Slack has fixed a bug that allowed attackers to hijack user accounts by tampering with their HTTP sessions. The flaw could have allowed attackers to pilfer users’ cookies, giving them full account access. They could also have automated those attacks at scale, said the researcher who discovered it, Evan Custodio.

The bug uses a sneaky trick called HTTP smuggling, which takes advantage of how back-end servers process requests using this protocol. Browsers use HTTP to ask web servers for pages and other resources. Those requests generally go through multiple servers. A front-end proxy server might send it to one of several back-end servers, for example. The front-end server often serves as a clearinghouse for requests from different browsers, meaning that different peoples’ sessions with web applications mingle in the same traffic stream.
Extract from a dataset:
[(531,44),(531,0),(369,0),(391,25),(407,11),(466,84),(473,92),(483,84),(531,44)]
The problem lies in the way that HTTP communications announce themselves. This announcement, known as an HTTP header, has to tell the server where the request ends. It does this in one of two ways.
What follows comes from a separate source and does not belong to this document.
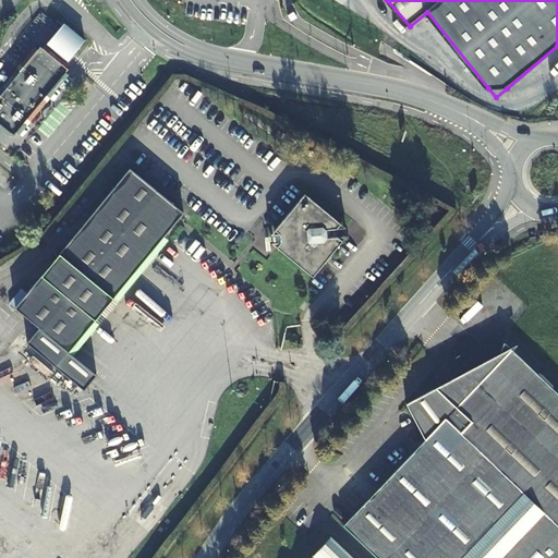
[(33,15),(23,27),(35,38),(46,25),(33,15)]
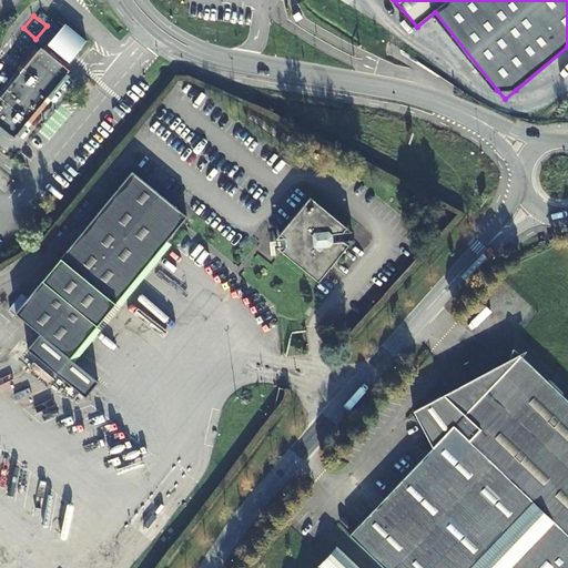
[(66,23),(48,43),(69,61),(87,40),(66,23)]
The first uses a Content-Length header that tells the server how many bytes long the request is. The second uses a Transfer-Encoding: chunked header. This tells the server that the content comes in chunks, which end with a zero-sised chunk.

An HTTP request is only supposed to use one of these headers, but HTTP smuggling attacks use both of them to confuse the front-end and back-end servers. The idea is to make each server process the request differently.

Custodio discovered that Slack was susceptible to a variant of the HTTP smuggling attack called CLTE, in which the front-end server uses the Content-Length header while the back-end server uses the Transfer-Encoding one. Each header specifies a different amount of content to process, causing the front-end server to process more content than the back-end one.

The part of the content that the back-end server ignores is the malicious content. It still sees this content, but the attack causes it to interpret that text as the start of the next HTTP request, enabling the attacker to replace the next request’s legitimate header with their malicious one. Because the front-end server blends requests from different people in the same stream, this lets them affect someone else’s communications with the back-end server.

The researcher worked out a way to steal a user’s session data using this technique. He used the CLTE flaw to attach a malicious HTTP GET request that caused a 301 redirect error. Slack used the malicious URL as the redirect location.

Because this GET request replaces the header of a victim’s own HTTP request, it redirects that victim’s traffic to the malicious URL, Custodio explained, giving an attacker access to their session cookies (effectively owning their account). He added:

[…] it is my opinion that this is a severe critical vulnerability that could lead to a massive data breach of a majority of customer data. With this attack it would be trivial for a bad actor to create bots that consistently issue this attack, jump onto the victim session and steal all possible data within reach.

Custodio posted the discovery via Slack’s HackerOne bug bounty program in November, and Slack fixed it in 24 hours. He won a $6,500 bounty and got the go-ahead to make it public on 11 March.